Additionally, other methods of generating CAR-T cells have also been developed. Researchers have worked on a protocol involving mRNA electroporation to generate CAR-T cells, which can prevent uncontrolled reactivity caused by viral transductions [31]. Scientists have also used CRISPR to successfully integrate a CD19-specific CAR into the T cell receptor α constant (TRAC) locus, which allowed for robust expression of the CAR and outperformed the function of CARs generated by other methods [32].

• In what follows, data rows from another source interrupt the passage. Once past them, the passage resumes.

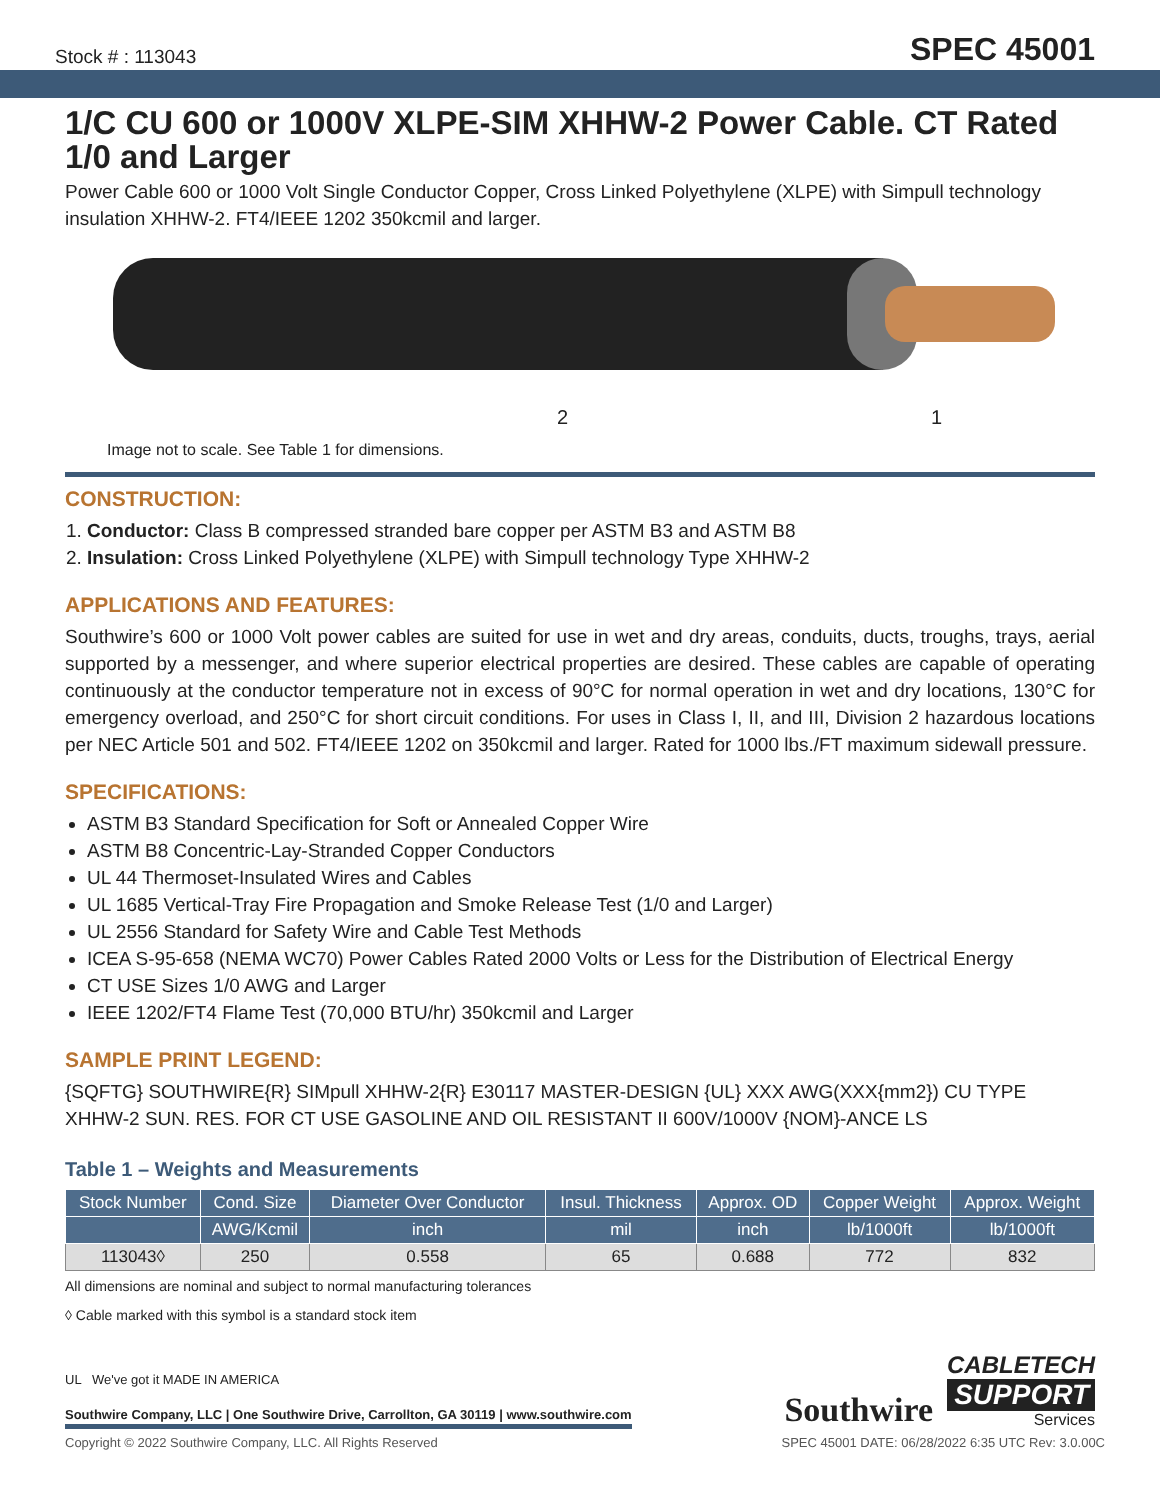Stock # : 113043 SPEC 45001
1/C CU 600 or 1000V XLPE-SIM XHHW-2 Power Cable. CT Rated 1/0 and Larger
Power Cable 600 or 1000 Volt Single Conductor Copper, Cross Linked Polyethylene (XLPE) with Simpull technology insulation XHHW-2. FT4/IEEE 1202 350kcmil and larger.
2 1
Image not to scale. See Table 1 for dimensions.
CONSTRUCTION:
1. Conductor: Class B compressed stranded bare copper per ASTM B3 and ASTM B8
2. Insulation: Cross Linked Polyethylene (XLPE) with Simpull technology Type XHHW-2
APPLICATIONS AND FEATURES:
Southwire’s 600 or 1000 Volt power cables are suited for use in wet and dry areas, conduits, ducts, troughs, trays, aerial supported by a messenger, and where superior electrical properties are desired. These cables are capable of operating continuously at the conductor temperature not in excess of 90°C for normal operation in wet and dry locations, 130°C for emergency overload, and 250°C for short circuit conditions. For uses in Class I, II, and III, Division 2 hazardous locations per NEC Article 501 and 502. FT4/IEEE 1202 on 350kcmil and larger. Rated for 1000 lbs./FT maximum sidewall pressure.
SPECIFICATIONS:
ASTM B3 Standard Specification for Soft or Annealed Copper Wire
ASTM B8 Concentric-Lay-Stranded Copper Conductors
UL 44 Thermoset-Insulated Wires and Cables
UL 1685 Vertical-Tray Fire Propagation and Smoke Release Test (1/0 and Larger)
UL 2556 Standard for Safety Wire and Cable Test Methods
ICEA S-95-658 (NEMA WC70) Power Cables Rated 2000 Volts or Less for the Distribution of Electrical Energy
CT USE Sizes 1/0 AWG and Larger
IEEE 1202/FT4 Flame Test (70,000 BTU/hr) 350kcmil and Larger
SAMPLE PRINT LEGEND:
{SQFTG} SOUTHWIRE{R} SIMpull XHHW-2{R} E30117 MASTER-DESIGN {UL} XXX AWG(XXX{mm2}) CU TYPE XHHW-2 SUN. RES. FOR CT USE GASOLINE AND OIL RESISTANT II 600V/1000V {NOM}-ANCE LS
Table 1 – Weights and Measurements
| Stock Number | Cond. Size | Diameter Over Conductor | Insul. Thickness | Approx. OD | Copper Weight | Approx. Weight |
| --- | --- | --- | --- | --- | --- | --- |
| | AWG/Kcmil | inch | mil | inch | lb/1000ft | lb/1000ft |
| 113043◊ | 250 | 0.558 | 65 | 0.688 | 772 | 832 |
All dimensions are nominal and subject to normal manufacturing tolerances
◊ Cable marked with this symbol is a standard stock item
UL We've got it MADE IN AMERICA
Southwire Company, LLC | One Southwire Drive, Carrollton, GA 30119 | www.southwire.com
Southwire
CABLETECH
SUPPORT
Services
Copyright © 2022 Southwire Company, LLC. All Rights Reserved SPEC 45001 DATE: 06/28/2022 6:35 UTC Rev: 3.0.00C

In comparison to conventional T cell activity, challenges with safety and specificity arise in CAR-T cells [13]. Unlike conventional T cells, which have a high specificity for their targets, CARs often target both the cells of interest and healthy cells due to the unrestricted nature of certain targets [13]. Researchers have aimed to address this by engineering CAR-T cells that can be eliminated either through conditional suicide gene insertions or through transduced caspase-9, which induces apoptosis upon AP1903 drug administration [13]. It is also possible to target molecules expressed on tumor cells but absent or lowly expressed on healthy cells, such as ROR1 or GD2, or neoantigens present due to oncogenic mutation [13]. An alternative solution could be to transduce T cells with both a CAR and a chimeric costimulatory receptor (CCR) that recognize separate antigens, therefore requiring recognition of two tumor-associated proteins before CAR-T cell activation [33]. Through advanced development of different generations of CAR-T constructs as well as improvements in specificity and activation, CAR-T therapy will undoubtedly be a key component of future targeted immunotherapeutics.